Book cover of Deena Stryker's autobiography, Lunch with Fellini, Dinner with Fidel
(Image by Denna Stryker) Details DMCA
This review is from: Lunch with Fellini, Dinner with Fidel: An Illustrated Personal Journey from the Cold War to the Arab Spring (Amazon Paperback)
The overriding sensation in reading Deena Stryker's amazing autobiography, Lunch with Fellini, Dinner with Fidel, is one of pinching yourself,
Can this all be true?
Why isn't she well known, on TV and in the press?
The answer to the first question is a resounding yes. Ms. Stryker's Fellini-Fidel is simply too good of a yarn to be made up. For the second question, I think I have the answer to that one. Read on.
Not many American children get to take off on a steamship at the age of 14 to live in Europe, but this experience is the cultural and political launching pad that sets into orbit her incredible life story. If you are keeping count, she doesn't come back to live in the United States for another 24 years. It is during this nearly two and half decades that the bulk of her autobiography takes place, in what some would say, is her fairy tale life of adolescence and early adulthood.
First though, she critically introduces us to her early upbringing. Reading about Ms. Stryker's childhood only confirms in my mind the belief that almost all of us have conflicted first years and grow up in what armchair and professional psychologists like to call dysfunctional families. We can forget about Leave It to Beaver and Father Knows Best, and like the rest of us, hers was reality based. Case in point: a larger than life, fearful, domineering father, an aloof, emotionally detached mother and the usual travails and misgivings of less than ideal stepparents. Ms. Stryker convincingly shows how her early life helped mold and define her emotionally and spiritually. These themes, with the specter and memory of her maternal grandmother in the background, are the fateful lubrication for many of Deena Stryker's decisions, which help to make her life story such a riveting one.
Using literary themes of a book, we can say that her childhood sets the mood of the story throughout.

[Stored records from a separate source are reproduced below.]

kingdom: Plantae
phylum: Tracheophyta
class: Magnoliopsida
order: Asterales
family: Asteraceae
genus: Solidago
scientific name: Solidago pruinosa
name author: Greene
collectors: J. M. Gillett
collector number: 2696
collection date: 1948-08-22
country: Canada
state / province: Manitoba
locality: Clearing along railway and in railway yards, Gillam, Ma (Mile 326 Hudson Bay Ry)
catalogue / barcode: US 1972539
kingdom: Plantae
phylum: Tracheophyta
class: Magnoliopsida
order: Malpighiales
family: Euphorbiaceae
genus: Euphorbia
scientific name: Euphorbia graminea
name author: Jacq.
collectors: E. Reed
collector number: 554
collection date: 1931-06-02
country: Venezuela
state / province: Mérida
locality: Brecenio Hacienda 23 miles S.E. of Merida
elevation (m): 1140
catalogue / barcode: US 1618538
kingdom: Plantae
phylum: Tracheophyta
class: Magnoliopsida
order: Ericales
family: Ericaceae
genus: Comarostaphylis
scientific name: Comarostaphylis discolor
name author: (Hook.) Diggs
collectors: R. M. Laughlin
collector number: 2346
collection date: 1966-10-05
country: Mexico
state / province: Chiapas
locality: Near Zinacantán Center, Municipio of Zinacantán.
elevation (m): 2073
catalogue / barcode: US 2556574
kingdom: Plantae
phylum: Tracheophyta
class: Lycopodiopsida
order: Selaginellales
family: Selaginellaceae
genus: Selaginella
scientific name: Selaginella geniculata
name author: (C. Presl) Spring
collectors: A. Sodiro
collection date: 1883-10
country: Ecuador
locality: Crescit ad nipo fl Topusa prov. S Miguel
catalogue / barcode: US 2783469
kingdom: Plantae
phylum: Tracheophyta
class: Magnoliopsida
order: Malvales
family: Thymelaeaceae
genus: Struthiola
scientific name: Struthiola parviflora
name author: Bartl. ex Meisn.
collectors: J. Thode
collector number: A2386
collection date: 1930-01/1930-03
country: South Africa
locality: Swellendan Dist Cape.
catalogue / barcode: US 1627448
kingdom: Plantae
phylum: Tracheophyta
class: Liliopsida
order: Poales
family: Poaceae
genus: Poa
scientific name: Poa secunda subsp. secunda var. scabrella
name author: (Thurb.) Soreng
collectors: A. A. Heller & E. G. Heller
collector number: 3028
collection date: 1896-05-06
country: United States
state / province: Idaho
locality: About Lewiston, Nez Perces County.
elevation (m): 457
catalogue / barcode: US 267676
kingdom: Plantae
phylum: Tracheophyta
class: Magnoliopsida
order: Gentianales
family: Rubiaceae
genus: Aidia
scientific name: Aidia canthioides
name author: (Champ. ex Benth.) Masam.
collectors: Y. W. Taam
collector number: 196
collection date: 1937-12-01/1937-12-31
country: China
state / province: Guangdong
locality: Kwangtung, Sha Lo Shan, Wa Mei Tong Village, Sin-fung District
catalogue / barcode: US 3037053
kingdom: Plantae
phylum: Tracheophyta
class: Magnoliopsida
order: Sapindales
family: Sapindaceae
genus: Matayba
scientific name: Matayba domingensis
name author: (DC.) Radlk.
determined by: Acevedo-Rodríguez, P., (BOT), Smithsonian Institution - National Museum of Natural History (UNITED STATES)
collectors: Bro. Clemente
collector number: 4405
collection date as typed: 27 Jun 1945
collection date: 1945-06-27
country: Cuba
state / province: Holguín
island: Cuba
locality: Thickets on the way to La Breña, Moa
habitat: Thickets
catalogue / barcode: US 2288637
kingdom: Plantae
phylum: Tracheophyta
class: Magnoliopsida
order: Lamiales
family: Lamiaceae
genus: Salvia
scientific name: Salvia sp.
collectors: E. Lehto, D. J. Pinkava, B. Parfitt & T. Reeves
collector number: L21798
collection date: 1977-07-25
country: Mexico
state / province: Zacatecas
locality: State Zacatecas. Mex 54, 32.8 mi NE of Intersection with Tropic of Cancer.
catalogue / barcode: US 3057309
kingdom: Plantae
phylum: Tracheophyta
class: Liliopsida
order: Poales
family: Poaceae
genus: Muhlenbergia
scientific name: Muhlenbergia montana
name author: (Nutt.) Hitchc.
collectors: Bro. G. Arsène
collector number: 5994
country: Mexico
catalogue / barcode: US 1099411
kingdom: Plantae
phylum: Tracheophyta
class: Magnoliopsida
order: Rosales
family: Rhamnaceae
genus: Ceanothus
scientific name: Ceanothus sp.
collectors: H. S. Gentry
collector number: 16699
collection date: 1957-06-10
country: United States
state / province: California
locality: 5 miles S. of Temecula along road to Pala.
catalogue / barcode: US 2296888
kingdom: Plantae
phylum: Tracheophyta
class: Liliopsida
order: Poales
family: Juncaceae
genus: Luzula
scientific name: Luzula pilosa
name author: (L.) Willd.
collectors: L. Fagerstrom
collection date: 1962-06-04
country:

Furthermore, her family members, like for so many of us, necessarily and often play the roles of antagonists, which is thus the case in Fellini-Fidel's engrossing plot. They keep coming back throughout the book, either in person or in memory, to create many of the story's conflicts. Needless to say, Ms. Stryker plays to perfection the leading role of protagonist and there are other white hats who join her, to help round out the story.